If all goes according to plan, later this year, the company will release a drone that will bring Matus closer than ever to realizing his vision. He’s calling it “the flagship.” It will cost $1,299. Like the Teal Sport, the flagship will be geared toward consumers “as a platform for learning how to fly, gaming, racing, companionship, education, taking photos and videos,” Matus says. But that’s just the start. The unit will also be equipped with a software development kit that will enable anyone to develop apps for it, and a powerful computer that will allow autonomous flight and deep learning. The goal is to give it the ability to recognize images and voices, meaning that if you’re a parent and you tell it to go check on the kids at the park, it will be able to go find them and transmit video back to you. Teal will also offer an upgrade that will allow the drone to avoid obstacles such as trees and buildings of its own accord (sparing it from the fate that befell Matus’ first remote-controlled plane).
In the future, the company plans to build out more commercial applications and partner with companies and municipalities that can use the drone for supervising building projects, search-and-rescue operations, even emergency services. (This isn’t as far-fetched as it may seem. In a recent test, Swedish researchers deployed drones equipped with defibrillators from fire stations and found they arrived, on average, 17 minutes faster than ambulances.)
Naturally, the specter of an extremely fast flying machine that can spot a face in a crowd and follow around its owner has raised safety and privacy concerns. Those have led to proposed legislation that would give the federal government power to track, hack and destroy any drone.

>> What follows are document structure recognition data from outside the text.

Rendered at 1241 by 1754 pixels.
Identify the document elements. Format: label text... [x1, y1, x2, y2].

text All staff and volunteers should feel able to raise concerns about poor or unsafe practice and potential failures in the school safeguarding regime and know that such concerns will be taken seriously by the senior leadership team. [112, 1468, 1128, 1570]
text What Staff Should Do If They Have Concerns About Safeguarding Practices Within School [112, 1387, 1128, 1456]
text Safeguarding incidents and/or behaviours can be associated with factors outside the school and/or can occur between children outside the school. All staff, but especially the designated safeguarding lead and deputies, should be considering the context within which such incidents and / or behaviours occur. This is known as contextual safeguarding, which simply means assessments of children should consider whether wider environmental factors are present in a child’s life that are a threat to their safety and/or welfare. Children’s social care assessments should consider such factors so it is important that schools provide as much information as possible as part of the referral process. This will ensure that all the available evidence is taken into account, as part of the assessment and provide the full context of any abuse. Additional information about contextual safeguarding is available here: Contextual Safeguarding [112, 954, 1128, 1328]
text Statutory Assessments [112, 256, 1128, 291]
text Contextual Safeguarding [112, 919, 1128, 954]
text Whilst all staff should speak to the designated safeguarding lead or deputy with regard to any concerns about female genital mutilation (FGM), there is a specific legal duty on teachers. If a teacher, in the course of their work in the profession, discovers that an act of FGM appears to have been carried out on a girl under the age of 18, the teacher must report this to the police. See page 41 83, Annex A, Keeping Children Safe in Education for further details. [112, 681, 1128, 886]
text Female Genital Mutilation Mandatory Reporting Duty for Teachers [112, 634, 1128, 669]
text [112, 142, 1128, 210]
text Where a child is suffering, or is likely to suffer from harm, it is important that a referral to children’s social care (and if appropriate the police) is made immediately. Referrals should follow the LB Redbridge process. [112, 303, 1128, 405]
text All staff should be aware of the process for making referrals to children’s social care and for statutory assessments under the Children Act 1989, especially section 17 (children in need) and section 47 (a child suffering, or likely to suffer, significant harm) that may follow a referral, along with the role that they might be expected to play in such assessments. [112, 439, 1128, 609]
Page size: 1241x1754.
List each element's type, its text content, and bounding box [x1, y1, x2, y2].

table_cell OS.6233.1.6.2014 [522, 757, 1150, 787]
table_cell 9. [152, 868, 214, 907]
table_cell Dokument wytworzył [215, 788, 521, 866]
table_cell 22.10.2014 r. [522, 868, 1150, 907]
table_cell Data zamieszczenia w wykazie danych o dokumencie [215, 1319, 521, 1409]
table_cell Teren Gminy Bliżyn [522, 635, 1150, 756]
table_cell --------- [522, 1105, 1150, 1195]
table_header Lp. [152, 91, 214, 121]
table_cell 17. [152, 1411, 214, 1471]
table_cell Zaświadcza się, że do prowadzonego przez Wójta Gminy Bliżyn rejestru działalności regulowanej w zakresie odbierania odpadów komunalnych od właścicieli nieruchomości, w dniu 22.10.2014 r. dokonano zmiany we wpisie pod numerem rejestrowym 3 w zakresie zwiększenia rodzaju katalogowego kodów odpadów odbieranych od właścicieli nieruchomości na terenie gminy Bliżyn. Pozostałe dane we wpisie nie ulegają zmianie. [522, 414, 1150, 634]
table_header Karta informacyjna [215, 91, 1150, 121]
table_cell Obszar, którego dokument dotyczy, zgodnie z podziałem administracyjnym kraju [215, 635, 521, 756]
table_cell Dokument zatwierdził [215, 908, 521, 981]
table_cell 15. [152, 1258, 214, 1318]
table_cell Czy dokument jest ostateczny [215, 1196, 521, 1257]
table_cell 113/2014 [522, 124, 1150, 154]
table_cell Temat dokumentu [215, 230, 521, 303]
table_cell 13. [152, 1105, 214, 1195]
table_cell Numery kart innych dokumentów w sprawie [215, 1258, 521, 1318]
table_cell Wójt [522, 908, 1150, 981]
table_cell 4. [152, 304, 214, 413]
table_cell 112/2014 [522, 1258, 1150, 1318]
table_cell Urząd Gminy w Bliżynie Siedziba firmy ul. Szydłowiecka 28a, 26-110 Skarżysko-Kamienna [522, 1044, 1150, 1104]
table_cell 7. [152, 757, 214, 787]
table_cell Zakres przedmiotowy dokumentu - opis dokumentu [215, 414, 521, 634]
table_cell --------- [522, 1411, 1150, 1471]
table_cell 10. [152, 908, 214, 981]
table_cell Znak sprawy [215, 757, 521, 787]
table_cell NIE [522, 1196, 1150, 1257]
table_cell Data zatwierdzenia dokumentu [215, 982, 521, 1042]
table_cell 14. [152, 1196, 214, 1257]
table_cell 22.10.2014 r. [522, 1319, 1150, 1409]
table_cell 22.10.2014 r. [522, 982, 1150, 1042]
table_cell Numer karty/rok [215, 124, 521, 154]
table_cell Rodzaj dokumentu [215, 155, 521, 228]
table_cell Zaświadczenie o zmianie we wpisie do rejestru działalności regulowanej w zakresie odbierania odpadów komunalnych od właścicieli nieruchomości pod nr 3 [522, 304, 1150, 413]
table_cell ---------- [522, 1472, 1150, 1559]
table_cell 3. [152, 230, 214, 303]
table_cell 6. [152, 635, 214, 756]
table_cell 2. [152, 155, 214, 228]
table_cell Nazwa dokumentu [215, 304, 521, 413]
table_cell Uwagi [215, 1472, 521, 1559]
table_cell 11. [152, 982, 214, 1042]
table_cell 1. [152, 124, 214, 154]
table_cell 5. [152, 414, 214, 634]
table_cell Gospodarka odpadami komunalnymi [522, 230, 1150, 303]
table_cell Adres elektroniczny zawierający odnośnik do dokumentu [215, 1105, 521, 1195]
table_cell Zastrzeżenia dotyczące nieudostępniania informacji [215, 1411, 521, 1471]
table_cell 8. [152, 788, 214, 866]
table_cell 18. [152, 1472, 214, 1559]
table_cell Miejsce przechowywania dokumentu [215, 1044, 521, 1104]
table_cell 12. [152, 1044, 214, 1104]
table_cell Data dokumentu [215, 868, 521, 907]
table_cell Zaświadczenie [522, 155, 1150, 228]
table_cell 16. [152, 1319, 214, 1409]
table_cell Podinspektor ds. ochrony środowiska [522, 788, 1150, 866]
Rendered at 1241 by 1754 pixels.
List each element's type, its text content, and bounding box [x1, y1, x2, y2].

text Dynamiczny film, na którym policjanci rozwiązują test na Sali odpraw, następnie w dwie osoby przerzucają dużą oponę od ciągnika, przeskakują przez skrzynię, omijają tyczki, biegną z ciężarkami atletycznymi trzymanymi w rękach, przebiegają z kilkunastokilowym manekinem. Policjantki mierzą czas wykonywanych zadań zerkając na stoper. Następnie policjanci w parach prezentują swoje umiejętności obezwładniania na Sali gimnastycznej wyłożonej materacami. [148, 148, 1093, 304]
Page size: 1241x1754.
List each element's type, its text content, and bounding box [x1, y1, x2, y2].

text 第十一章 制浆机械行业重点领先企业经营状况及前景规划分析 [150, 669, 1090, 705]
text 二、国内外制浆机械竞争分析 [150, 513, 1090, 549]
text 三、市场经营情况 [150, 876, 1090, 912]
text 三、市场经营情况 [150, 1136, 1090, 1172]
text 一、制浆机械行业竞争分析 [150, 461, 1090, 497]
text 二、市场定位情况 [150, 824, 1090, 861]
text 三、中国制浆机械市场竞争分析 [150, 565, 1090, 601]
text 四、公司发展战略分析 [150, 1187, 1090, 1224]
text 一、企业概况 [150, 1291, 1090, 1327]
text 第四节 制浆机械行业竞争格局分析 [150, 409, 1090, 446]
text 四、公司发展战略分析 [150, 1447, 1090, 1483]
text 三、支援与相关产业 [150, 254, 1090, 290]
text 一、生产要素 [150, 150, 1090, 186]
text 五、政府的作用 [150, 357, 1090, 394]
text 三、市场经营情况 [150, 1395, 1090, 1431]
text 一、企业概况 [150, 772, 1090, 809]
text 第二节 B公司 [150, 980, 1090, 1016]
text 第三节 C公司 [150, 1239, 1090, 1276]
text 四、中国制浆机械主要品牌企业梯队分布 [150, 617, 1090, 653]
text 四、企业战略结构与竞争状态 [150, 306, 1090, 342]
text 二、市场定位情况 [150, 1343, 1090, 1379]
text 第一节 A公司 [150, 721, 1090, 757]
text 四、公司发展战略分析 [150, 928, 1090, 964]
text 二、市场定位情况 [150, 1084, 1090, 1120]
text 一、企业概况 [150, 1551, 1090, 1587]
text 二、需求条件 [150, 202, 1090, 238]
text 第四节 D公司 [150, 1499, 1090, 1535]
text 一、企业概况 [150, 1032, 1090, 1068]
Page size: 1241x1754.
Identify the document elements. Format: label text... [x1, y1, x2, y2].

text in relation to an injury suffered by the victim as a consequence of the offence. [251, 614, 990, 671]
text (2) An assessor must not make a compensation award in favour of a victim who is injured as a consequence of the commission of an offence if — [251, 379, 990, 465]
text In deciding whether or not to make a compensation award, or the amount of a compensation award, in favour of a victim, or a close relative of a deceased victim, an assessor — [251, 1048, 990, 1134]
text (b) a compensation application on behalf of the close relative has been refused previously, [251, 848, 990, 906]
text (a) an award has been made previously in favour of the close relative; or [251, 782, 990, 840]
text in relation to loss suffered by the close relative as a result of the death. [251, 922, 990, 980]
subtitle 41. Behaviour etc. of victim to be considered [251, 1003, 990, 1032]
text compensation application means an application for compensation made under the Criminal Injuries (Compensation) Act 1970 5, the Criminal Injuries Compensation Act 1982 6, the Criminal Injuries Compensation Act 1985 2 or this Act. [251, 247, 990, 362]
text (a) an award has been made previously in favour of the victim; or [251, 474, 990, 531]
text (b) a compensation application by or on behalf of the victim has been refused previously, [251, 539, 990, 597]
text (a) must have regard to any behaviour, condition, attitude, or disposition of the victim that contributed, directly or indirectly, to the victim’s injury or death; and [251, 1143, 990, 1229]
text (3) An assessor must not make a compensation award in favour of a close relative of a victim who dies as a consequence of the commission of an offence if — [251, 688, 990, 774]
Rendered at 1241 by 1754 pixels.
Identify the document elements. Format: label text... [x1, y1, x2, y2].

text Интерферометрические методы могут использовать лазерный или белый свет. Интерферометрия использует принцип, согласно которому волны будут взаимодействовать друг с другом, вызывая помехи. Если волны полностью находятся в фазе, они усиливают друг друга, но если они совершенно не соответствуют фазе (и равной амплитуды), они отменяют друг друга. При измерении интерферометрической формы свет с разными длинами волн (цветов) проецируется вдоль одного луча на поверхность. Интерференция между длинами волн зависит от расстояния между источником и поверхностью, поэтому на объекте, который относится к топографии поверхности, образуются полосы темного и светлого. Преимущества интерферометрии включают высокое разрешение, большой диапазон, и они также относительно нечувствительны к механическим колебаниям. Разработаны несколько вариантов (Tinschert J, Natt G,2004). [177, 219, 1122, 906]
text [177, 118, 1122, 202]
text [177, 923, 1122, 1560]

But Matus isn’t worried about looming regulation. If anything, he thinks it will help restrict drones in a positive way, to normalize them and make them less recreational and more useful, more helpful. “Drones will be as ubiquitous as smartphones,” he says with a giddy grin. Whatever happens next for Teal -- an IPO, an acquisition, a bust, whatever -- that spirit of inquiry, exploration and optimism will guide George Matus.
“For me it’s more about the ability to be able to stay on the bleeding edge of something. Elon Musk says he just likes to think about the future and not be sad. That’s the way I like to approach it, too. We’ve got the chance to make a slightly better future. That’s what keeps me motivated.”